> Task statement
Copy out all of the lines below with no changes.

> Items from a data source
============================================================

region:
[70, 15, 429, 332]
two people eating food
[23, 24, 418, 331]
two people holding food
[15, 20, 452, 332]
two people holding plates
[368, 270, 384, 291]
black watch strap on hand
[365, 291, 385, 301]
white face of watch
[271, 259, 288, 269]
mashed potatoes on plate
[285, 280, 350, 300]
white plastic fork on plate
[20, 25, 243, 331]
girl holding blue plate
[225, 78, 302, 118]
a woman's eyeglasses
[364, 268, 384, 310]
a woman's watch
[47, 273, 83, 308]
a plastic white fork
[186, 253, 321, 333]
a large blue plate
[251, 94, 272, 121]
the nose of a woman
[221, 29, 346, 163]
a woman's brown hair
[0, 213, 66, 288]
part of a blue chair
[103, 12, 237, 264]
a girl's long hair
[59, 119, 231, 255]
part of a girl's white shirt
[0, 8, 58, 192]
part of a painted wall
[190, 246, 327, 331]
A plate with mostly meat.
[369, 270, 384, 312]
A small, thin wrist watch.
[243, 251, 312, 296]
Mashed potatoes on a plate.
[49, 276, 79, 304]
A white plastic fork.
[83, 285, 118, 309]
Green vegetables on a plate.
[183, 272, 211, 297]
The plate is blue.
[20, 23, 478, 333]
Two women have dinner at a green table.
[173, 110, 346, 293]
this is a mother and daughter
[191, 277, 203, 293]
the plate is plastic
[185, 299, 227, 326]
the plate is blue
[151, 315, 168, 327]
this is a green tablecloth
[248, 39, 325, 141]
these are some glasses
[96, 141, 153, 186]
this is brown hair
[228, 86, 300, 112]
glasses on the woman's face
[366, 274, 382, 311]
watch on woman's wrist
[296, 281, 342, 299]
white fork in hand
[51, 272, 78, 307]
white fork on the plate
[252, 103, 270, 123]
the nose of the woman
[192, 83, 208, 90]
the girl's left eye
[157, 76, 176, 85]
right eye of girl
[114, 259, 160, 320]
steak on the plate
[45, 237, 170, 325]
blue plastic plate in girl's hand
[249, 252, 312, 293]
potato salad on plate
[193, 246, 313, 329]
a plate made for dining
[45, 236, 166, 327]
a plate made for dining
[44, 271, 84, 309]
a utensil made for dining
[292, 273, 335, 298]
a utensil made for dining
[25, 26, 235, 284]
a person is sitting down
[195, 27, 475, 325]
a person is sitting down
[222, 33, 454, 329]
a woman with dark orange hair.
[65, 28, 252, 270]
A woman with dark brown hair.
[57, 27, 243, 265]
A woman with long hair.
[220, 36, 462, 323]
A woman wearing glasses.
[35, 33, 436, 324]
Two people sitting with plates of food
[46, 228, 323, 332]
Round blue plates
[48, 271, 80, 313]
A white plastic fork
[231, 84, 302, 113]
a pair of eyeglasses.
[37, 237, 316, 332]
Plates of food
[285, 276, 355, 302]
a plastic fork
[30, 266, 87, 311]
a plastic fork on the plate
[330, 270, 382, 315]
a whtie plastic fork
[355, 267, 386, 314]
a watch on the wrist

============================================================

> Final answer
region:
[70, 15, 429, 332]
two people eating food
[23, 24, 418, 331]
two people holding food
[15, 20, 452, 332]
two people holding plates
[368, 270, 384, 291]
black watch strap on hand
[365, 291, 385, 301]
white face of watch
[271, 259, 288, 269]
mashed potatoes on plate
[285, 280, 350, 300]
white plastic fork on plate
[20, 25, 243, 331]
girl holding blue plate
[225, 78, 302, 118]
a woman's eyeglasses
[364, 268, 384, 310]
a woman's watch
[47, 273, 83, 308]
a plastic white fork
[186, 253, 321, 333]
a large blue plate
[251, 94, 272, 121]
the nose of a woman
[221, 29, 346, 163]
a woman's brown hair
[0, 213, 66, 288]
part of a blue chair
[103, 12, 237, 264]
a girl's long hair
[59, 119, 231, 255]
part of a girl's white shirt
[0, 8, 58, 192]
part of a painted wall
[190, 246, 327, 331]
A plate with mostly meat.
[369, 270, 384, 312]
A small, thin wrist watch.
[243, 251, 312, 296]
Mashed potatoes on a plate.
[49, 276, 79, 304]
A white plastic fork.
[83, 285, 118, 309]
Green vegetables on a plate.
[183, 272, 211, 297]
The plate is blue.
[20, 23, 478, 333]
Two women have dinner at a green table.
[173, 110, 346, 293]
this is a mother and daughter
[191, 277, 203, 293]
the plate is plastic
[185, 299, 227, 326]
the plate is blue
[151, 315, 168, 327]
this is a green tablecloth
[248, 39, 325, 141]
these are some glasses
[96, 141, 153, 186]
this is brown hair
[228, 86, 300, 112]
glasses on the woman's face
[366, 274, 382, 311]
watch on woman's wrist
[296, 281, 342, 299]
white fork in hand
[51, 272, 78, 307]
white fork on the plate
[252, 103, 270, 123]
the nose of the woman
[192, 83, 208, 90]
the girl's left eye
[157, 76, 176, 85]
right eye of girl
[114, 259, 160, 320]
steak on the plate
[45, 237, 170, 325]
blue plastic plate in girl's hand
[249, 252, 312, 293]
potato salad on plate
[193, 246, 313, 329]
a plate made for dining
[45, 236, 166, 327]
a plate made for dining
[44, 271, 84, 309]
a utensil made for dining
[292, 273, 335, 298]
a utensil made for dining
[25, 26, 235, 284]
a person is sitting down
[195, 27, 475, 325]
a person is sitting down
[222, 33, 454, 329]
a woman with dark orange hair.
[65, 28, 252, 270]
A woman with dark brown hair.
[57, 27, 243, 265]
A woman with long hair.
[220, 36, 462, 323]
A woman wearing glasses.
[35, 33, 436, 324]
Two people sitting with plates of food
[46, 228, 323, 332]
Round blue plates
[48, 271, 80, 313]
A white plastic fork
[231, 84, 302, 113]
a pair of eyeglasses.
[37, 237, 316, 332]
Plates of food
[285, 276, 355, 302]
a plastic fork
[30, 266, 87, 311]
a plastic fork on the plate
[330, 270, 382, 315]
a whtie plastic fork
[355, 267, 386, 314]
a watch on the wrist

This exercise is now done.